Türkiye’nin son devirde gecikmiş bir çağdaşlık yaşadığına dikkati çeken Bekir Ağırdır, “Yani Batı ülkelerinin, 1930’lardan 1980’lere kadar süreç içerisinde yaşadığı kentleşme, gündelik hayat pratikleri bakımından çağdaşlaşma, buna bağlı olarak kıymet dünyaları açısından bütün zihin referanslarını, Türkiye’deki beşerler son 10-20 yılda yaşıyor. Bu gecikmenin telaşıyla da son derece süratli ve savruk yaşıyorlar. Tahminen içini doldurmadan, sığ bir yüzeyden yaşıyorlar ve tahminen kutuplaşmalar nedeniyle başka bedel setlerine saplanarak yaşıyorlar. Tekrar de Türkiye toplumu son süratle metropolleşiyor ve kentli pratiklere yöneliyor. Bunun yanı sıra teknolojik sıçrama, benim ‘sanayi toplumundan bilgi toplumuna dönüş’ dediğim, çağ değişimine de süratle adapte olmaya çalışıyor.” değerlendirmesinde bulundu.
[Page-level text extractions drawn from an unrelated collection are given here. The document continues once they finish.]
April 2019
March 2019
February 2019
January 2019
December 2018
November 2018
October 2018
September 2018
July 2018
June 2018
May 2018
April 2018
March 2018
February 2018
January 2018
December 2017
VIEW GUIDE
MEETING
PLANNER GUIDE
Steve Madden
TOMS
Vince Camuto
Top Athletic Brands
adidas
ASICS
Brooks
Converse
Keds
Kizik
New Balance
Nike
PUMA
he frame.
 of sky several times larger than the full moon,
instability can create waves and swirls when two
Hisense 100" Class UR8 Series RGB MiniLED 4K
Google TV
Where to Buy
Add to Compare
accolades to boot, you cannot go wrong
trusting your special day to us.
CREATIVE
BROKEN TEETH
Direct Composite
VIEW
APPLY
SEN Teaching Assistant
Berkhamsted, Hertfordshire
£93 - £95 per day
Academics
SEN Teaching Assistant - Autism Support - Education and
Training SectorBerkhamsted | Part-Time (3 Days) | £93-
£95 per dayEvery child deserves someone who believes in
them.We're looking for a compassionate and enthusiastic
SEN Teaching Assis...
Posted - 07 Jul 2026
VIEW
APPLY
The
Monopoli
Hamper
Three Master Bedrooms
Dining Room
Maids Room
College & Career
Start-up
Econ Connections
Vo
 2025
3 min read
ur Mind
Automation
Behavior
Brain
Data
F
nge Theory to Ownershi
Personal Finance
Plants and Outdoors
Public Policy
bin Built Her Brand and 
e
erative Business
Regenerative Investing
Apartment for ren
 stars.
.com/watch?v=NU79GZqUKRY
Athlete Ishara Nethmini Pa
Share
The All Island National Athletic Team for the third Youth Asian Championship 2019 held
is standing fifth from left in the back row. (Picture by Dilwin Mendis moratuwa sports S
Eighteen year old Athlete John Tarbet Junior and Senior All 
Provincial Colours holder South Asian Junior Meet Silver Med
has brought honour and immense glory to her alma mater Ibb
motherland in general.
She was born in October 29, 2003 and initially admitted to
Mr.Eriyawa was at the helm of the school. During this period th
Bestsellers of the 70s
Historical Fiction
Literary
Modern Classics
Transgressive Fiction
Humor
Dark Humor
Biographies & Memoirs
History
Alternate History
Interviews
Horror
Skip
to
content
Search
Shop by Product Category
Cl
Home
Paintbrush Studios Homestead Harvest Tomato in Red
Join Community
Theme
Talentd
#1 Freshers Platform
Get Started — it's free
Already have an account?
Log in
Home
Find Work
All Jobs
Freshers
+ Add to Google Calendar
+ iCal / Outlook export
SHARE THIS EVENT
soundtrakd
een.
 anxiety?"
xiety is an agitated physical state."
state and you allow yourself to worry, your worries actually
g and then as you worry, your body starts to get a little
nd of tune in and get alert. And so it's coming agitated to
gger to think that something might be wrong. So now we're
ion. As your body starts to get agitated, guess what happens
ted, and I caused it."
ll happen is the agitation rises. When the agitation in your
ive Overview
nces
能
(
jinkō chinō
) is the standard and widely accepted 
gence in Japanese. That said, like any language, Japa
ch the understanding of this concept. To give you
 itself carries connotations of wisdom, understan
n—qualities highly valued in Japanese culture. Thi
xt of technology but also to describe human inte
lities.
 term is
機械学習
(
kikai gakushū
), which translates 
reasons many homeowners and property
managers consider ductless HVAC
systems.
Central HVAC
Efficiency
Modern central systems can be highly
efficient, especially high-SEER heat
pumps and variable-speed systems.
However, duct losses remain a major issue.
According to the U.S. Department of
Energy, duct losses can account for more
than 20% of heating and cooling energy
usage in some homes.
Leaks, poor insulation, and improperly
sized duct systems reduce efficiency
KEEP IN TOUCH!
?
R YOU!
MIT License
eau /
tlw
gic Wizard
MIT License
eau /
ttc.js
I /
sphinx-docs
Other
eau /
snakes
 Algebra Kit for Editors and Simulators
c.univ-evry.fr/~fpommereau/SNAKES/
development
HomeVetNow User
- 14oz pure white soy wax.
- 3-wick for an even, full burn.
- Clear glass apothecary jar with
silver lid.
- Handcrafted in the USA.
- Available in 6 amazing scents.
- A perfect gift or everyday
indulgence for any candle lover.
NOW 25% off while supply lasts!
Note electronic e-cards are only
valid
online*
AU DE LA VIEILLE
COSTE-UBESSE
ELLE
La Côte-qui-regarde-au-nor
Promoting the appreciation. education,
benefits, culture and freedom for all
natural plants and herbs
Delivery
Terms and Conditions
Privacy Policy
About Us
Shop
Ağırdır, pandemi devrine de değinerek, kelamlarını şöyle tamamladı:
“Pandemi boyunca Türkiye toplumu birinci kere çok uzun müddetten sonra kaybettiği dayanışma hissini tekrar keşfetti. Zira birinci kere siyasi tansiyonlardan, kimlik sıkışmalarından, kutuplaşmalardan ya da metropolleşmenin ürettiği, mekansal değişimlerden ötürü giderek komşu ilgilerimiz, sokakla, mahalleyle ilgilerimiz kaybolmuştu. Fakat pandemi, Türkiye’de yine Türk toplumunun DNA’larında olan ve çok güçlü bir biçimde deneyimlediği, yeniden çok güçlü bir biçimde toplumsal bellekte yer alan dayanışmayı yine keşfettirdi ve bunun ürettiği çok önemli bir fırsat alanı var önümüzde. Yani giderek memleketimiz için, sokağımız için kaygılanmayı öğrendik. Münasebetiyle bu tasa ve ihtimamın sonucuyla karşı karşıyayız. Giderek toplum, bir bakıma yeniye dair bütün krizlerin, kutuplaşmaların geçeceği görüşünde ve yeni bir hayata dair her birimiz yeni fikirlere ufuk açmış durumdayız. Toplumda geleceğe dair önemli bir umutlanma gereksinimi yeşermiş durumda ve umutlanma o gereksinimini besleyenlerden birisi tam da OKUYAY Platformunun bahse husus olan kültürel gelişim, kitapla olan bağımız, yeni bilgilere açık olmamıza teşne bir ruh halinin olduğunu sanıyorum. Hakikaten bu manada pandemi devrinde yaptığımız araştırmalardan yalnızca 6 ayda kitap satışları 2 katına çıkmış durumda. 2020 ocak ayı ile 2020 mayıs ortasında internetten kitap alanların sayısı 2’ye katlanmış.”